__Dataset records__
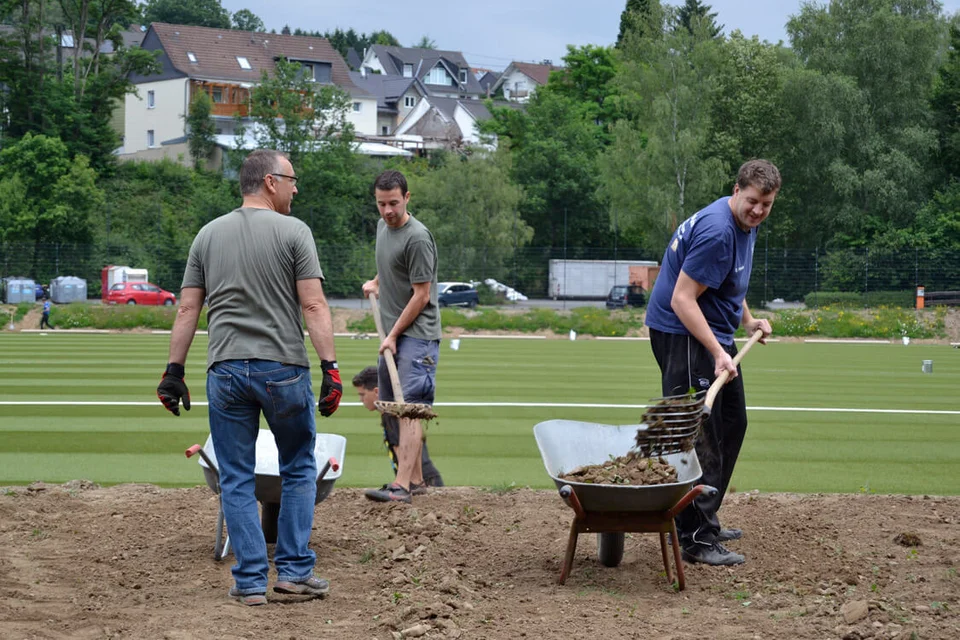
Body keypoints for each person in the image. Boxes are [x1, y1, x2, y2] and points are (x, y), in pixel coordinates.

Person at [156, 149, 343, 606]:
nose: (297, 188)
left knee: (235, 477)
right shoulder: (295, 232)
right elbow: (314, 306)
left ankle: (250, 582)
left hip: (224, 371)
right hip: (283, 368)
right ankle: (295, 573)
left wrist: (173, 372)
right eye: (293, 180)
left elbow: (187, 308)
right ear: (270, 182)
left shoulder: (206, 235)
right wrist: (330, 368)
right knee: (299, 467)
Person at [644, 159, 779, 566]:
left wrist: (748, 319)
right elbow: (682, 299)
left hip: (711, 333)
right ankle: (696, 536)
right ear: (736, 191)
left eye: (766, 204)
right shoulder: (719, 232)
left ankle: (707, 517)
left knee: (733, 422)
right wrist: (719, 353)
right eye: (752, 201)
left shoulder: (743, 225)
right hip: (683, 334)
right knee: (699, 433)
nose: (758, 210)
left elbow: (726, 285)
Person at [361, 169, 441, 504]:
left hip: (416, 336)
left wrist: (393, 335)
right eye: (381, 204)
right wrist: (377, 282)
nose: (388, 210)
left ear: (407, 198)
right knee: (396, 407)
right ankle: (418, 480)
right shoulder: (383, 227)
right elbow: (394, 265)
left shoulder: (418, 237)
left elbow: (421, 295)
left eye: (394, 203)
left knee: (411, 409)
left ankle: (402, 486)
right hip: (394, 335)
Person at [352, 366, 444, 492]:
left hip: (422, 483)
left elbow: (401, 450)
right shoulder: (395, 412)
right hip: (427, 479)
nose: (361, 399)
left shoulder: (391, 415)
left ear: (377, 391)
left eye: (363, 394)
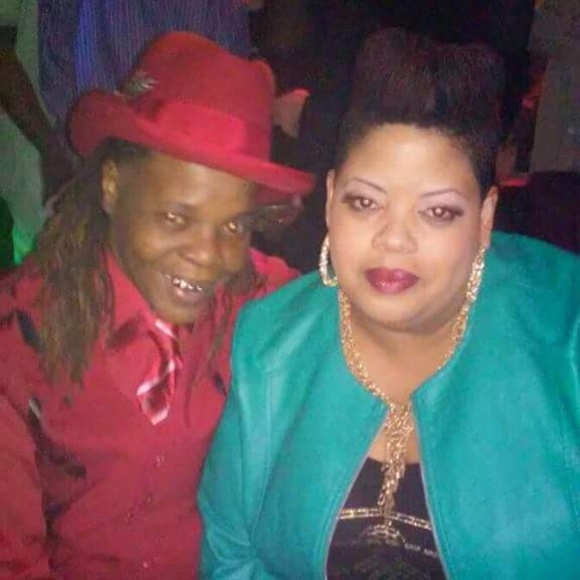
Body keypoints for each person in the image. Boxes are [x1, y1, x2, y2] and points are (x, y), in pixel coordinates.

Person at [199, 29, 580, 579]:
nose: (394, 239)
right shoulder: (268, 343)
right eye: (365, 202)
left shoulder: (566, 341)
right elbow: (231, 554)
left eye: (438, 212)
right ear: (330, 199)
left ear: (485, 219)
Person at [0, 32, 313, 579]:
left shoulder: (261, 300)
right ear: (112, 186)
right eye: (175, 217)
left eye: (234, 226)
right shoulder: (21, 332)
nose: (207, 257)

__Directions__
Reproduce the lines above, beginning at the line with "right ear: (270, 182)" and stopping after the line with "left ear: (377, 391)", exactly as they are.

__Task answer__
right ear: (270, 182)
left shoulder: (206, 235)
right wrist: (330, 368)
right knee: (299, 467)
Person at [644, 159, 779, 566]:
left wrist: (748, 319)
right elbow: (682, 299)
left hip: (711, 333)
right ankle: (696, 536)
right ear: (736, 191)
left eye: (766, 204)
right shoulder: (719, 232)
left ankle: (707, 517)
left knee: (733, 422)
right wrist: (719, 353)
right eye: (752, 201)
left shoulder: (743, 225)
right hip: (683, 334)
right knee: (699, 433)
nose: (758, 210)
left elbow: (726, 285)
Person at [361, 169, 441, 504]:
left hip: (416, 336)
left wrist: (393, 335)
right eye: (381, 204)
right wrist: (377, 282)
nose: (388, 210)
left ear: (407, 198)
right knee: (396, 407)
right ankle: (418, 480)
right shoulder: (383, 227)
right elbow: (394, 265)
left shoulder: (418, 237)
left elbow: (421, 295)
left eye: (394, 203)
left knee: (411, 409)
left ankle: (402, 486)
right hip: (394, 335)
Person at [352, 366, 444, 492]:
left hip: (422, 483)
left elbow: (401, 450)
right shoulder: (395, 412)
right hip: (427, 479)
nose: (361, 399)
left shoulder: (391, 415)
left ear: (377, 391)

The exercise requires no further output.